Jan Josef Liefers macht seine Sache in der Hauptrolle wie bereits gesagt großartig, doch das Salz in der Suppe sind (wie in vielen deutschen Komödien) auch hier die Nebenfiguren. Neben einer ganz starken Nadja Uhl stechen da vor allem zwei heraus, die als Heinz' Vorgesetzte fungieren und dabei unterschiedlicher nicht sein könnten. Michael Maertens darf dabei als ekelhafter Arschloch-Chef echte "Stromberg"-Vibes versprühen, während Yun Huang als neue Teamchefin auf einem gänzlich anderen Gleis fährt: Sie braucht kaum Worte, sondern im Grunde nur einen eisigen Blick mit einem kleinen Lächeln, damit man sich auf der anderen Seite des Tisches ganz klein fühlt... und das auch zurecht, denn ihre Lian Bell erweist sich als eine der cleversten und korrektesten Figuren des Films. Mehr als erwähnenswert auch der Auftritt des großen Friedrich von Thun, der als überforderter Opa der Familie im Grunde nur noch damit beschäftigt ist, neue politische Begriffe zu erlernen und herauszufinden, was an seinem letzten Kommentar denn nun schon wieder so falsch war. Und dann ist mit "Fack Ju Göhte"-Star Elyas M'Barek auch noch eine der Allzweckwaffen für deutsche, freche Comedy dabei, der in seiner Rolle als aalglatter Marketing-Experte zwar gehörig chargieren muss, aber immer wieder auch für ein paar feine Gags gut ist.

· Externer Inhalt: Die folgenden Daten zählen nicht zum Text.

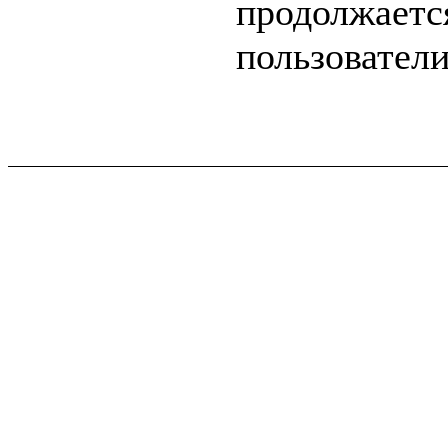
продолжает
пользователи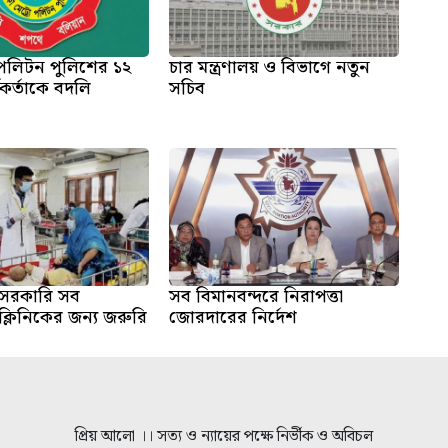
োপলিটন পুলিশের ১২
চার মন্ত্রণালয় ও বিভাগে নতুন
্মকর্তাকে বদলি
সচিব
সরকারি সব
সব বিমানবন্দরে নিরাপত্তা
্লিনিকের জন্য জরুরি
জোরদারের নির্দেশ
প্রিয় আলো ।। সত্য ও ন্যায়ের পক্ষে নির্ভীক ও অবিচল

Fazit: Trotz einer deutlichen Zerfaserung aufgrund einer deutlichen Übersättigung mit viel zu vielen Themen ist "Alter weißer Mann" ebenso witzig wie clever, wobei der Verzicht, sich auf eine Seite zu schlagen, besonders gut gelungen ist. Stark besetzt, mit feinen Dialogen ausgestattet und dabei angenehm progressiv, ohne mahnend zu sein: Mit etwas mehr Konzentration auf die wesentlichen Punkte hätte hier eine noch bessere Komödie herausspringen können.